Judicial Nominations Cap the Trump Legacy

Print Friendly, PDF & Email

Right at the top of the list of President Donald J. Trump’s legacy is his amazing work on judicial nominations. In just under three years, the U.S. Senate has confirmed the most circuit court judges in a president’s first term since 1980. With several confirmations this week, one out of every four circuit court judges are now a Trump nominee.

The Senate has confirmed a total of 159 judges with more ready to be confirmed at any moment. Forty-five of those are circuit court judges, 112 to the district court, and, of course, two Supreme Court justices.

This week, the President took some time to celebrate the great work their team has been doing on this front. Concerned Women for America’s (CWA) Vice-President of Government Relations Doreen Denny was at the White House to mark the occasion.

CWA supporters have been crucial in the Trump Administration’s success through our support of the many judicial nominees. The two Supreme Court nominees, Neil Gorsuch and Brett Kavanaugh, were most prominent, of course.

Which brings us to the most important point about the Trump legacy. It is not about the numbers. It is not about being a Republican or a Democrat. The fact is CWA’s support and the President’s success is worth celebrating because of the type of judges the president has nominated. His commitment to nominating constitutionalists who refrain from interjecting personal policy preferences into the judicial decision has been unwavering. That is why his number will have such a great impact for all Americans, regardless of political persuasion.

When judges are committed to the text of the Constitution and the laws as written, everyone wins. Remember, the danger of the “living, breathing constitution” is not that the Constitution is amended (the Founders indeed provided a way for the Constitution to be amended, since they knew this must happen—that’s what the Bill of Rights is), it is how it is done. For unelected judges to simply amend the Constitution at their pleasure breaks the most fundamental tenets of our Republic. It is “we the people” who are the “supremes” under our Constitution, not unelected judges.
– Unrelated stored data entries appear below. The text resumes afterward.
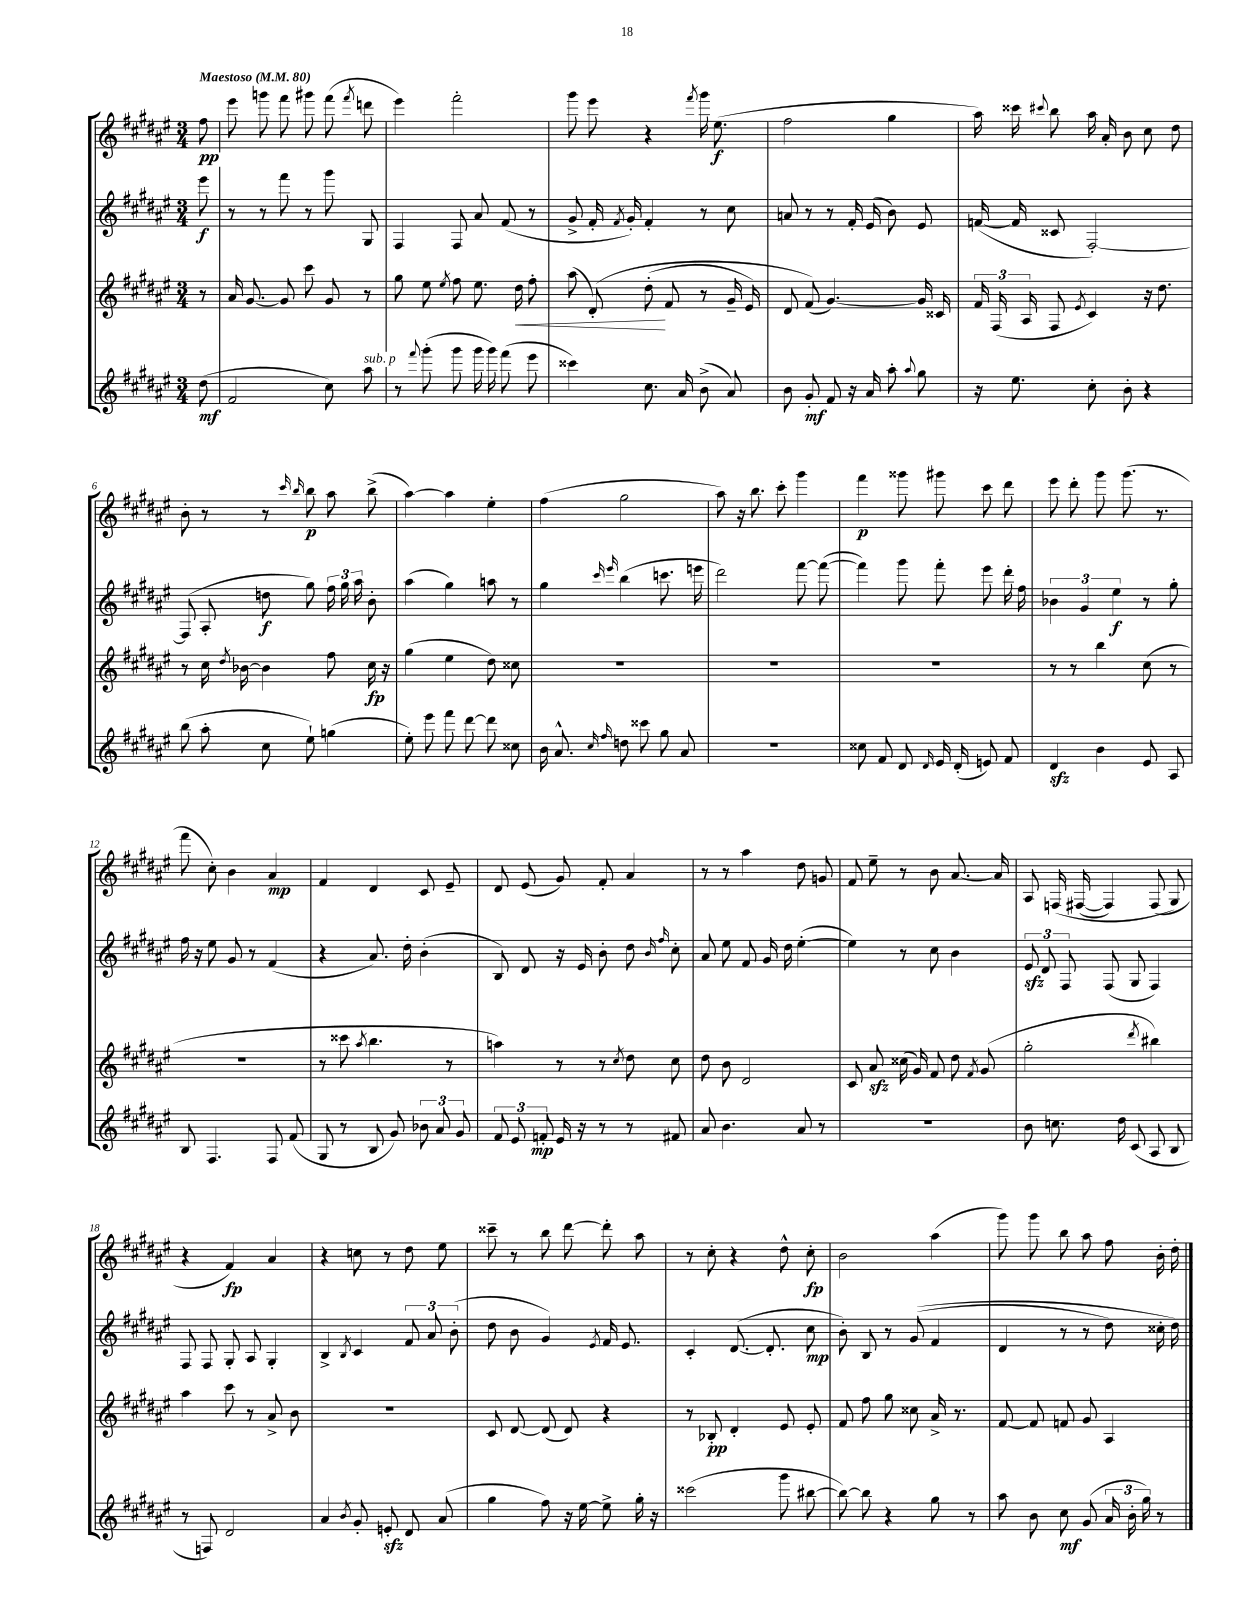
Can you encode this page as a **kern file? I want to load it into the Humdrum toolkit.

**kern	**dynam	**kern	**dynam	**kern	**dynam	**kern	**dynam
*part4	*part4	*part3	*part3	*part2	*part2	*part1	*part1
*staff4	*staff4	*staff3	*staff3	*staff2	*staff2	*staff1	*staff1
*clefG2	*	*clefG2	*	*clefG2	*	*clefG2	*
*k[f#c#g#d#a#e#]	*	*k[f#c#g#d#a#e#]	*	*k[f#c#g#d#a#e#]	*	*k[f#c#g#d#a#e#]	*
*M3/4	*	*M3/4	*	*M3/4	*	*M3/4	*
*MM80	*	*MM80	*	*MM80	*	*MM80	*
=	=	=	=	=	=	=	=
!	!	!	!	!	!	!LO:TX:a:B:t=Maestoso	!
(8dd#\	mf	8r	.	8eee#\	f	8ff#\	pp
=1	=1	=1	=1	=1	=1	=1	=1
2f#/	.	16a#/	.	8r	.	8eee#\	.
.	.	[8.g#/	.	.	.	.	.
.	.	.	.	8r	.	8gggn\	.
.	.	8g#/]	.	8fff#\	.	8fff#\	.
.	.	8ccc#\	.	8r	.	8ggg#X\	.
8cc#\)	.	8g#/	.	8ggg#\	.	(8fff#\	.
.	.	.	.	.	.	8qfff#/	.
!LO:TX:a:i:t=sub. p	!	!	!	!	!	!	!
8aa#\	.	8r	.	8G#/	.	8dddn\	.
=2	=2	=2	=2	=2	=2	=2	=2
8r	.	8gg#\	.	4F#/	.	4eee#\)	.
8qqfff#/	.	.	.	.	.	.	.
(8ggg#'\	.	8ee#\	.	.	.	.	.
.	.	8qee#/	.	.	.	.	.
8ggg#\	.	8ff#\	.	8F#/	.	2fff#'\	.
16ggg#\	.	8.ee#\	.	8a#/	.	.	.
16ggg#\)	.	.	.	.	.	.	.
(8fff#\	.	.	.	(8f#/	.	.	.
!	!	!	!LO:HP:b	!	!	!	!
.	.	16dd#\	<	.	.	.	.
8eee#\	.	8ff#'\	.	8r	.	.	.
=3	=3	=3	=3	=3	=3	=3	=3
4ccc##X\)	.	(8aa#\	.	8g#^/	.	8ggg#\	.
.	.	(8d#'/)	.	16f#'/	.	8eee#\	.
.	.	.	.	8qf#/	.	.	.
.	.	.	.	16g#'/)	.	.	.
8.cc#\	.	(8dd#'\	.	4f#'/	.	4r	.
.	.	8f#/	[	.	.	.	.
16a#/	.	.	.	.	.	.	.
.	.	.	.	.	.	8qfff#/	.
(8b^\	.	8r	.	8r	.	16ggg#\	.
.	.	.	.	.	.	(8.ee#\	f
8a#/)	.	16g#~/	.	8cc#\	.	.	.
.	.	16e#/)	.	.	.	.	.
=4	=4	=4	=4	=4	=4	=4	=4
8b\	.	8d#/	.	8an/	.	2ff#\	.
8g#'/	mf	(8f#/)	.	8r	.	.	.
8f#/	.	[4.g#/)	.	8r	.	.	.
16r	.	.	.	16f#'/	.	.	.
16a#/	.	.	.	(16e#/	.	.	.
8aa#'\	.	.	.	8b\)	.	4gg#\	.
8qqaa#/	.	.	.	.	.	.	.
8gg#\	.	16g#/]	.	8e#/	.	.	.
.	.	16c##X/	.	.	.	.	.
=5	=5	=5	=5	=5	=5	=5	=5
16r	.	24f#/	.	([16fn/	.	16aa#\)	.
.	.	(24F#/	.	.	.	.	.
8.ee#\	.	.	.	16f/]	.	16ccc##X\	.
.	.	24A#/	.	.	.	.	.
.	.	.	.	.	.	8qqccc#X/	.
.	.	8F#/	.	8c##X/	.	8bb\	.
.	.	8qe#/	.	.	.	.	.
8cc#'\	.	4c#/)	.	[2F#'/)	.	16aa#\	.
.	.	.	.	.	.	16a#'/	.
8b'\	.	.	.	.	.	8b\	.
4r	.	16r	.	.	.	8cc#\	.
.	.	8.dd#\	.	.	.	.	.
.	.	.	.	.	.	8dd#\	.
!!LO:LB:g=z
=6	=6	=6	=6	=6	=6	=6	=6
(8bb\	.	8r	.	(8F#/]	.	8b'\	.
8aa#'\	.	16cc#\	.	8A#'/	.	8r	.
.	.	8qdd#/	.	.	.	.	.
.	.	[16b-X\	.	.	.	.	.
8cc#\	.	4b-\]	.	8ddn\	f	8r	.
.	.	.	.	.	.	16qqccc#/	.
.	.	.	.	.	.	16qqbb/	.
8ee#`\)	.	.	.	8gg#\)	.	8bb\	p
(4ggn\	.	8ff#\	.	24ff#\	.	8aa#\	.
.	.	.	.	24gg#\	.	.	.
.	.	.	.	24aa#\	.	.	.
.	.	16cc#\	fp	8b'\	.	(8bb^\	.
.	.	16r	.	.	.	.	.
=7	=7	=7	=7	=7	=7	=7	=7
8ee#'\)	.	(4gg#\	.	(4aa#\	.	[4aa#\)	.
8eee#\	.	.	.	.	.	.	.
8fff#\	.	4ee#\	.	4gg#\)	.	4aa#\]	.
[8ddd#\	.	.	.	.	.	.	.
8ddd#\]	.	8dd#\)	.	8aan\	.	4ee#'\	.
8cc##X\	.	8cc##X\	.	8r	.	.	.
=8	=8	=8	=8	=8	=8	=8	=8
16b\	.	2.r	.	4gg#\	.	(4ff#\	.
8.a#^^/	.	.	.	.	.	.	.
16qqcc#/	.	.	.	16qqccc#/	.	.	.
16qqff#/	.	.	.	16qqeee#/	.	.	.
8ddn\	.	.	.	(4bb\	.	2gg#\	.
8ccc##X\	.	.	.	.	.	.	.
8gg#\	.	.	.	8.cccn\	.	.	.
8a#/	.	.	.	.	.	.	.
.	.	.	.	16eeen\	.	.	.
=9	=9	=9	=9	=9	=9	=9	=9
2.r	.	2.r	.	2ddd#\)	.	8aa#\)	.
.	.	.	.	.	.	16r	.
.	.	.	.	.	.	8.bb\	.
.	.	.	.	.	.	8ccc#'\	.
.	.	.	.	[8fff#\	.	4ggg#\	.
.	.	.	.	(8fff#\_	.	.	.
=10	=10	=10	=10	=10	=10	=10	=10
8cc##X\	.	2.r	.	4fff#\])	.	4fff#\	p
8f#/	.	.	.	.	.	.	.
8d#/	.	.	.	8ggg#\	.	8ggg##X\	.
16qqd#/	.	.	.	.	.	.	.
16e#/	.	.	.	8fff#'\	.	8ggg#X\	.
(16d#'/	.	.	.	.	.	.	.
8en/)	.	.	.	8eee#\	.	8ccc#\	.
8f#/	.	.	.	16ddd#'\	.	8ddd#\	.
.	.	.	.	16ff#\	.	.	.
=11	=11	=11	=11	=11	=11	=11	=11
4d#zz/	.	8r	.	6b-X\	.	8eee#\	.
.	.	8r	.	.	.	8ddd#'\	.
.	.	.	.	6g#/	.	.	.
4b\	.	4bb\	.	.	.	8ggg#\	.
.	.	.	.	6ee#\	f	.	.
.	.	.	.	.	.	(8.ggg#\	.
8e#/	.	(8cc#\	.	8r	.	.	.
.	.	.	.	.	.	8.r	.
8A#/	.	8r	.	8gg#'\	.	.	.
!!LO:LB:g=z
=12	=12	=12	=12	=12	=12	=12	=12
8B/	.	2.r	.	16ff#\	.	8fff#\	.
.	.	.	.	16r	.	.	.
4.F#/	.	.	.	8ee#\	.	8cc#'\)	.
.	.	.	.	8g#/	.	4b\	.
.	.	.	.	8r	.	.	.
8F#/	.	.	.	(4f#/	.	4a#/	mp
(8f#/	.	.	.	.	.	.	.
=13	=13	=13	=13	=13	=13	=13	=13
8G#/	.	8r	.	4r	.	4f#/	.
8r	.	8ccc##X\	.	.	.	.	.
.	.	8qaa#/	.	.	.	.	.
8B/	.	4.bb\	.	8.a#/)	.	4d#/	.
8g#/)	.	.	.	.	.	.	.
.	.	.	.	16dd#'\	.	.	.
12b-X\	.	.	.	(4b'\	.	8c#/	.
12a#/	.	.	.	.	.	.	.
.	.	8r	.	.	.	8e#~/	.
12g#/	.	.	.	.	.	.	.
=14	=14	=14	=14	=14	=14	=14	=14
12f#/	.	4aan\)	.	8B/)	.	8d#/	.
12e#/	.	.	.	.	.	.	.
.	.	.	.	8d#/	.	(8e#/	.
12fn'/	mp	.	.	.	.	.	.
16e#/	.	8r	.	16r	.	8g#/)	.
16r	.	.	.	16e#/	.	.	.
8r	.	8r	.	8b'\	.	8f#'/	.
.	.	8qcc#/	.	.	.	.	.
8r	.	8dd#\	.	8dd#\	.	4a#/	.
.	.	.	.	16qqb/	.	.	.
.	.	.	.	16qqff#/	.	.	.
8f#X/	.	8cc#\	.	8cc#'\	.	.	.
=15	=15	=15	=15	=15	=15	=15	=15
8a#/	.	8dd#\	.	8a#/	.	8r	.
4.b\	.	8b\	.	8ee#\	.	8r	.
.	.	2d#/	.	8f#/	.	4aa#\	.
.	.	.	.	16g#/	.	.	.
.	.	.	.	16dd#\	.	.	.
8a#/	.	.	.	([4ee#'\	.	8dd#\	.
8r	.	.	.	.	.	8gn/	.
=16	=16	=16	=16	=16	=16	=16	=16
2.r	.	8c#/	.	4ee#\])	.	8f#/	.
.	.	8a#zz/	.	.	.	8ee#~\	.
.	.	(16cc##X\	.	8r	.	8r	.
.	.	16g#/)	.	.	.	.	.
.	.	8f#/	.	8cc#\	.	8b\	.
.	.	8dd#\	.	4b\	.	[8.a#/	.
.	.	8qf#/	.	.	.	.	.
.	.	(8g#/	.	.	.	.	.
.	.	.	.	.	.	16a#/]	.
=17	=17	=17	=17	=17	=17	=17	=17
8b\	.	2gg#'\	.	12e#zz/	.	8A#/	.
.	.	.	.	12d#/	.	.	.
8.ccn\	.	.	.	.	.	(16Fn/	.
.	.	.	.	12F#/	.	.	.
.	.	.	.	.	.	([16F#X/	.
.	.	.	.	(8F#/	.	4F#/])	.
16dd#\	.	.	.	.	.	.	.
(8c#/	.	.	.	8G#/	.	.	.
.	.	8qddd#/	.	.	.	.	.
8A#/	.	4bb#X\)	.	4F#/)	.	(8F#/	.
8B/	.	.	.	.	.	8G#/)	.
!!LO:LB:g=z
=18	=18	=18	=18	=18	=18	=18	=18
8r	.	4aa#\	.	8F#/	.	4r	.
8Fn/)	.	.	.	8F#/	.	.	.
2d#/	.	8ccc#\	.	8G#'/	.	4f#/)	fp
.	.	8r	.	8A#/	.	.	.
.	.	8a#^/	.	4G#'/	.	4a#/	.
.	.	8b\	.	.	.	.	.
=19	=19	=19	=19	=19	=19	=19	=19
4a#/	.	2.r	.	4B^/	.	4r	.
8qb/	.	.	.	8qB/	.	.	.
8g#'/	.	.	.	4c#/	.	8ccn\	.
8enzz'/	.	.	.	.	.	8r	.
8d#/	.	.	.	12f#/	.	8dd#\	.
.	.	.	.	12a#/	.	.	.
(8a#/	.	.	.	.	.	8ee#\	.
.	.	.	.	(12b'\	.	.	.
=20	=20	=20	=20	=20	=20	=20	=20
4gg#\	.	8c#/	.	8dd#\	.	8ccc##X~\	.
.	.	[8d#/	.	8b\	.	8r	.
8ff#\)	.	(8d#/]	.	4g#/)	.	8bb\	.
16r	.	8d#/)	.	.	.	[8ddd#\	.
[16ee#\	.	.	.	.	.	.	.
.	.	.	.	8qe#/	.	.	.
8ee#^\]	.	4r	.	16f#/	.	8ddd#'\]	.
.	.	.	.	8.e#/	.	.	.
16gg#'\	.	.	.	.	.	8aa#\	.
16r	.	.	.	.	.	.	.
=21	=21	=21	=21	=21	=21	=21	=21
(2ccc##X\	.	8r	.	4c#'/	.	8r	.
.	.	8B-X'/	pp	.	.	8cc#'\	.
.	.	4d#'/	.	([8.d#/	.	4r	.
.	.	.	.	8.d#'/]	.	.	.
8ggg#\	.	8e#/	.	.	.	8dd#^^\	.
[8bb#X\	.	8e#'/	.	8cc#\	mp	8cc#'\	fp
=22	=22	=22	=22	=22	=22	=22	=22
8bb#\_)	.	8f#/	.	8b'\)	.	2b\	.
8bb#\]	.	8ff#\	.	8B/	.	.	.
4r	.	8gg#\	.	8r	.	.	.
.	.	8cc##X\	.	((8g#/	.	.	.
8gg#\	.	16a#^/	.	4f#/	.	(4aa#\	.
.	.	8.r	.	.	.	.	.
8r	.	.	.	.	.	.	.
=23	=23	=23	=23	=23	=23	=23	=23
8aa#\	.	[8f#/	.	4d#/	.	8ggg#\)	.
8b\	.	8f#/]	.	.	.	8ggg#\	.
8cc#\	mf	8fn/	.	8r	.	8bb\	.
(8g#/	.	8g#/	.	8r	.	8aa#\	.
24a#/	.	4A#/	.	8dd#\)	.	8ff#\	.
24b'\	.	.	.	.	.	.	.
24gg#\)	.	.	.	.	.	.	.
8r	.	.	.	16cc##X'\	.	16b'\	.
.	.	.	.	16dd#\)	.	16dd#'\	.
==	==	==	==	==	==	==	==
*-	*-	*-	*-	*-	*-	*-	*-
Therefore, with judges who abide by the text of the Constitution and the laws as written, everyone should feel empowered. They are free to persuade their fellow citizens of their preferred policy positions and work through the legislatures to see that those changes are made. To continue to allow judges to implement one side’s preferred policy changes by judicial fiat is to live under judicial tyranny.

President Trump noted this in his remarks this week saying,

“This system was designed to protect citizens against the unjust concentration of governmental power … [but] when judges assume the role of a legislature, the rights of all citizens are threatened. … When judges write policy instead of applying the law, they impose sweeping changes on millions of Americans without the benefit of legislative debate, public rulemaking, or the consent of the governed. As a result, these highly political rulings inflict painful damage on our security, society, and economy—imposing unworkable edicts on businesses, workers, families, and law enforcement.”

That’s music to my ears.

President Trump also noted that the average age of his circuit judges is less than 50 years old—10 years younger than the average age was for President Obama. This means that this legacy will have a lasting effect on the judiciary. We simply cannot overstate how important this is for the protection of our freedoms.

This success should also highlight for us how important the next election will be. Part of the reason for the president’s success was the rule change made by former Senate Majority Leader Harry Reid who opened the door to get rid of the filibuster of judicial nominees. That reality will benefit whoever is in office. If someone committed to judicial activists is elected President, he too would be able to confirm judges at a faster pace, especially if the same party controls the Senate, as President Trump has enjoyed.

This issue must remain at the top of our minds as we consider our choices for the next election.